提示本文:
● ● ●

いろんなことを思い出したが、今回で終わりにする。
思い出にはキリがないから。
思い出に浸るばかりでは先には行けないから。

この後、公安の手先にされそうなやつがでたり、文藝部全員で演劇やったり(客は1人だけだった)、年に一度出す部誌を、Sさんが勝手に名前変えて出したり、その他いろんなことがあった。
個人的にもガス漏れ探知のバイトで死にそうになったり、熊野古道を一人旅して遭難しそうになったり、いろいろあった。
書けないこともいっぱいあった。

小説家になるんだという夢は結局果たせず、文藝部の面々も、私も社会へと旅立っていった。社会に出てから、何人かの結婚式に出るなど数回会ったが、もうそれぎり会わない。私たちはいつまでも恋恋とする関係ではなかったのだろう。

しかし、できればSさんには、私の本を読んでほしかった。
こんなこと書いてます、と実物で報告したかった。
時間ばかりたって、Sさんは死んでしまった。

小説の方法論はまるで違ったけれど、今もポンコツ小説を書いているのは、たぶんSさんがいたからだと思う。
Sさんはどんな小説を目指してるんですか、と聞いたことがある。

ーー俺は床屋(散髪屋)の「ゴルゴ13」に勝ちたい。

● ● ●

データ一覧:
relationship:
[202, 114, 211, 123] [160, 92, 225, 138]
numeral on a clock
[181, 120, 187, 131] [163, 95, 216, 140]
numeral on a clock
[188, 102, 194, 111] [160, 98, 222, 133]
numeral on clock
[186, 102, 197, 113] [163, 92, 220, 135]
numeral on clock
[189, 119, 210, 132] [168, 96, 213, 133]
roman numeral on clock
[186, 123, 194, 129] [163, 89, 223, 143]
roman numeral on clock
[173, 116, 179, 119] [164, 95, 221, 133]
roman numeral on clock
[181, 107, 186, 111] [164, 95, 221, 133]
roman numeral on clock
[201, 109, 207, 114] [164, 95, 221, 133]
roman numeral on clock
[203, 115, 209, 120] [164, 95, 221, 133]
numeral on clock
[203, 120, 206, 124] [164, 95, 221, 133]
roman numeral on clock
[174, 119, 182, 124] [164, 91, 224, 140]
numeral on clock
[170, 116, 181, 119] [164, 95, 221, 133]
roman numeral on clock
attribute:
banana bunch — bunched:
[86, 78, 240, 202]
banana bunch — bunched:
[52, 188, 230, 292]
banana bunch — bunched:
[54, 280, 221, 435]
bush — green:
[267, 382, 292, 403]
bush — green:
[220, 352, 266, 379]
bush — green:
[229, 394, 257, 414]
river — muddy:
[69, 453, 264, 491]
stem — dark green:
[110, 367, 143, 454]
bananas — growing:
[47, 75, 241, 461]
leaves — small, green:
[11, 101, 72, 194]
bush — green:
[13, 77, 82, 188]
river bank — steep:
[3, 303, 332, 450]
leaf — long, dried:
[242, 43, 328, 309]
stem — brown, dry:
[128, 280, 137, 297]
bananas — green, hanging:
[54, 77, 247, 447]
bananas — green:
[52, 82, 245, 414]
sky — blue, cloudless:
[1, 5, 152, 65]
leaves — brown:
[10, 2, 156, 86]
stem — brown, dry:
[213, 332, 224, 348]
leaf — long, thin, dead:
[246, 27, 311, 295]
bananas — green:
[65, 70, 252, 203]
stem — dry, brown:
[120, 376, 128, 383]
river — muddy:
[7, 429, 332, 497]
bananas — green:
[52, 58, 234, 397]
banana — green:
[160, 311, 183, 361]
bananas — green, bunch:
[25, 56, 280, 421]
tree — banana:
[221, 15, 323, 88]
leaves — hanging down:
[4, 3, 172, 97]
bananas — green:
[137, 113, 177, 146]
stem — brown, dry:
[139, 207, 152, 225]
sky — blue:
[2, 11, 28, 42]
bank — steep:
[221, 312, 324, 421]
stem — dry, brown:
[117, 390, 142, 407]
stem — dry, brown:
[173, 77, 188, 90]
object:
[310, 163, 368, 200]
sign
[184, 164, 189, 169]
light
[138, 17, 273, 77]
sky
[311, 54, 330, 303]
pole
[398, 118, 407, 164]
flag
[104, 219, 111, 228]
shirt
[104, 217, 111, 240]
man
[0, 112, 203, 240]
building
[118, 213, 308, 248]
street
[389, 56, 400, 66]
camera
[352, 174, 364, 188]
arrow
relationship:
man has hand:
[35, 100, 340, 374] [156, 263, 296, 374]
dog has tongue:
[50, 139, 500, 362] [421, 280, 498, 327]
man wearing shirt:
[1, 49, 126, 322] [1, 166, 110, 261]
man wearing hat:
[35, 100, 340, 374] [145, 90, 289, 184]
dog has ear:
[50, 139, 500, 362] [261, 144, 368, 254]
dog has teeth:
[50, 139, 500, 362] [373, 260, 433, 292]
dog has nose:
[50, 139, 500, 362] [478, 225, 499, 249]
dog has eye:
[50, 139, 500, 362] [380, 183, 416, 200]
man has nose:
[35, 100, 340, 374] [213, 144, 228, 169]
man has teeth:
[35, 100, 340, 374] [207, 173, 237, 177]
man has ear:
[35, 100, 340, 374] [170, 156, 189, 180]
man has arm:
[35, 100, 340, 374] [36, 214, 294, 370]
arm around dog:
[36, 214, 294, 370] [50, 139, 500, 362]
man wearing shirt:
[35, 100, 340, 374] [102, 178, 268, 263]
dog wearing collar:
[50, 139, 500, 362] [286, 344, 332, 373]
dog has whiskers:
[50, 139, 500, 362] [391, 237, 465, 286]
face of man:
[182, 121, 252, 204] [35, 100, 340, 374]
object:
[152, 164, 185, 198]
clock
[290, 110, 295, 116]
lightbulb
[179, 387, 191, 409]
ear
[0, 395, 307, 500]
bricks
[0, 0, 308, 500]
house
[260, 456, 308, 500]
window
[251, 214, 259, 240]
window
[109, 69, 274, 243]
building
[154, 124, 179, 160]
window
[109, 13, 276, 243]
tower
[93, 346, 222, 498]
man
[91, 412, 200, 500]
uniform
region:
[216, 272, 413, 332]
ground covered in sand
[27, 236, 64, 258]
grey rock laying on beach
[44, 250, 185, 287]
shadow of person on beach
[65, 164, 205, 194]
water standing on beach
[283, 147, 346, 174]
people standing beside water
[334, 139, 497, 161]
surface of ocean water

● ● ●

課題のねらい:
文藝部とSさんの思い出を語る本文を、最後の一文に続けて書き進めてください。 この資料は本文の内容とは関係がありません。

記述解答:
 そのこころは、待合席に置いてある漫画よりも手にとられる小説を書きたい、というところだろうか。
意味不明さは堂にいっている。
そうでありながら、Sさんは卒業間近に、こうも言った。
ーーアイデンティティってのも大事かもな。
確かに、そう言った。

Sさんの訃報を聞いて、まだ私は葉書の一枚も出していない。もうすぐ一年になる。薄情な後輩である。
どこかでまだ、Sさんが死んじゃったことを、納得できてないんだろう。
ここで改めて、ご冥福を祈ります。

そうそうKOくんとはまだ薄い繋がりがある。あれからKOくんは詩を書きはじめ、詩集も二冊出した。小さな詩人の団体に属していて、忘れた頃に同人誌を送ってくれる。

なのに私は礼状も出さない。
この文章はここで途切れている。